## Exercise prompt
Copy out all of the data exactly as it appears.

## Available records
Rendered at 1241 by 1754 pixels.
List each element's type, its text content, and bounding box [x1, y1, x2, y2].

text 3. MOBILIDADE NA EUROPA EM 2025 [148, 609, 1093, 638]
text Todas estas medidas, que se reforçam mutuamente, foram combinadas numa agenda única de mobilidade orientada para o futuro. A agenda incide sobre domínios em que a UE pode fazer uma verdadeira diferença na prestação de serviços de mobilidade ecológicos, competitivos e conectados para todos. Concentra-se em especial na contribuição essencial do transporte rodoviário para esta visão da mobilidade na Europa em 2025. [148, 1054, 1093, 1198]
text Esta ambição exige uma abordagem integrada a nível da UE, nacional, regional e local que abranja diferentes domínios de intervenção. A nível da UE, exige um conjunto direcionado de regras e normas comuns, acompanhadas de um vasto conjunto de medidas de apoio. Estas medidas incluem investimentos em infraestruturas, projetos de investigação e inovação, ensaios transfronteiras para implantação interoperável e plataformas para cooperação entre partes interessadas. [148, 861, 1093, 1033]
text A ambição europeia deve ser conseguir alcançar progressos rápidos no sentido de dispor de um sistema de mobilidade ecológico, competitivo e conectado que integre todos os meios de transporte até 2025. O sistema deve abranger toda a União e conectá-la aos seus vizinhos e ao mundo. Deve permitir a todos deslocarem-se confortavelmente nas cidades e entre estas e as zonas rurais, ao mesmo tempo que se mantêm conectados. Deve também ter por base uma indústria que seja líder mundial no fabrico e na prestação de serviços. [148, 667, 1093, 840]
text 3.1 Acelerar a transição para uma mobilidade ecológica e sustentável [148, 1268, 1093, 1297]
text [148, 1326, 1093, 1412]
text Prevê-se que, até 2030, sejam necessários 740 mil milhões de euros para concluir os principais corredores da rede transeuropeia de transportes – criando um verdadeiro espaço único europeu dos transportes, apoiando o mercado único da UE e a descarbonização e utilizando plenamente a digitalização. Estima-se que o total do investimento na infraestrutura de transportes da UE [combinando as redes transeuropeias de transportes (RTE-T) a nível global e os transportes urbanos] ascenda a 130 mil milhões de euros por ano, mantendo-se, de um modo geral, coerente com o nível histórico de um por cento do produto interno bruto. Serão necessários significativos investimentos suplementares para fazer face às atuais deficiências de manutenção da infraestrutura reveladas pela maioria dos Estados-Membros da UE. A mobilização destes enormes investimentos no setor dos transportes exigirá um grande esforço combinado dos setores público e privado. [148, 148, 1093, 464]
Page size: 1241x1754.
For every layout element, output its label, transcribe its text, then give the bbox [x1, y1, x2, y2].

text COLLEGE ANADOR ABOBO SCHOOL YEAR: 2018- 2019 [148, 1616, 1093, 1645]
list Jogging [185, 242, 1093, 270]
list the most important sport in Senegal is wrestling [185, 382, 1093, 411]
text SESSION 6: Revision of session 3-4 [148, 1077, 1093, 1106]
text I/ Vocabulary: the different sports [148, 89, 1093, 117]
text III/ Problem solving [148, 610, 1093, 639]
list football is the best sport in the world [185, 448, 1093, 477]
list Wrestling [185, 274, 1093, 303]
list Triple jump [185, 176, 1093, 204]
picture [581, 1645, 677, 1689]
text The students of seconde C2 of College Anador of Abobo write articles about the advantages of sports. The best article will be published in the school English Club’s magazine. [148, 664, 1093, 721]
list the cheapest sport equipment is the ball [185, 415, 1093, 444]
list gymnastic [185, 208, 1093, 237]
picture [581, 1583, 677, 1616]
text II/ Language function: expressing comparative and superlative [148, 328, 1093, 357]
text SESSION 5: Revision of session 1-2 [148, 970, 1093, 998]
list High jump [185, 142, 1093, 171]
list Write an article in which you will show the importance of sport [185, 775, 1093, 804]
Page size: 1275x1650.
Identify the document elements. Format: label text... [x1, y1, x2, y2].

## Expected answer
Rendered at 1241 by 1754 pixels.
List each element's type, its text content, and bounding box [x1, y1, x2, y2].

text 3. MOBILIDADE NA EUROPA EM 2025 [148, 609, 1093, 638]
text Todas estas medidas, que se reforçam mutuamente, foram combinadas numa agenda única de mobilidade orientada para o futuro. A agenda incide sobre domínios em que a UE pode fazer uma verdadeira diferença na prestação de serviços de mobilidade ecológicos, competitivos e conectados para todos. Concentra-se em especial na contribuição essencial do transporte rodoviário para esta visão da mobilidade na Europa em 2025. [148, 1054, 1093, 1198]
text Esta ambição exige uma abordagem integrada a nível da UE, nacional, regional e local que abranja diferentes domínios de intervenção. A nível da UE, exige um conjunto direcionado de regras e normas comuns, acompanhadas de um vasto conjunto de medidas de apoio. Estas medidas incluem investimentos em infraestruturas, projetos de investigação e inovação, ensaios transfronteiras para implantação interoperável e plataformas para cooperação entre partes interessadas. [148, 861, 1093, 1033]
text A ambição europeia deve ser conseguir alcançar progressos rápidos no sentido de dispor de um sistema de mobilidade ecológico, competitivo e conectado que integre todos os meios de transporte até 2025. O sistema deve abranger toda a União e conectá-la aos seus vizinhos e ao mundo. Deve permitir a todos deslocarem-se confortavelmente nas cidades e entre estas e as zonas rurais, ao mesmo tempo que se mantêm conectados. Deve também ter por base uma indústria que seja líder mundial no fabrico e na prestação de serviços. [148, 667, 1093, 840]
text 3.1 Acelerar a transição para uma mobilidade ecológica e sustentável [148, 1268, 1093, 1297]
text [148, 1326, 1093, 1412]
text Prevê-se que, até 2030, sejam necessários 740 mil milhões de euros para concluir os principais corredores da rede transeuropeia de transportes – criando um verdadeiro espaço único europeu dos transportes, apoiando o mercado único da UE e a descarbonização e utilizando plenamente a digitalização. Estima-se que o total do investimento na infraestrutura de transportes da UE [combinando as redes transeuropeias de transportes (RTE-T) a nível global e os transportes urbanos] ascenda a 130 mil milhões de euros por ano, mantendo-se, de um modo geral, coerente com o nível histórico de um por cento do produto interno bruto. Serão necessários significativos investimentos suplementares para fazer face às atuais deficiências de manutenção da infraestrutura reveladas pela maioria dos Estados-Membros da UE. A mobilização destes enormes investimentos no setor dos transportes exigirá um grande esforço combinado dos setores público e privado. [148, 148, 1093, 464]
Page size: 1241x1754.
For every layout element, output its label, transcribe its text, then give the bbox [x1, y1, x2, y2].

text COLLEGE ANADOR ABOBO SCHOOL YEAR: 2018- 2019 [148, 1616, 1093, 1645]
list Jogging [185, 242, 1093, 270]
list the most important sport in Senegal is wrestling [185, 382, 1093, 411]
text SESSION 6: Revision of session 3-4 [148, 1077, 1093, 1106]
text I/ Vocabulary: the different sports [148, 89, 1093, 117]
text III/ Problem solving [148, 610, 1093, 639]
list football is the best sport in the world [185, 448, 1093, 477]
list Wrestling [185, 274, 1093, 303]
list Triple jump [185, 176, 1093, 204]
picture [581, 1645, 677, 1689]
text The students of seconde C2 of College Anador of Abobo write articles about the advantages of sports. The best article will be published in the school English Club’s magazine. [148, 664, 1093, 721]
list the cheapest sport equipment is the ball [185, 415, 1093, 444]
list gymnastic [185, 208, 1093, 237]
picture [581, 1583, 677, 1616]
text II/ Language function: expressing comparative and superlative [148, 328, 1093, 357]
text SESSION 5: Revision of session 1-2 [148, 970, 1093, 998]
list High jump [185, 142, 1093, 171]
list Write an article in which you will show the importance of sport [185, 775, 1093, 804]
Page size: 1275x1650.
Identify the document elements. Format: label text... [x1, y1, x2, y2].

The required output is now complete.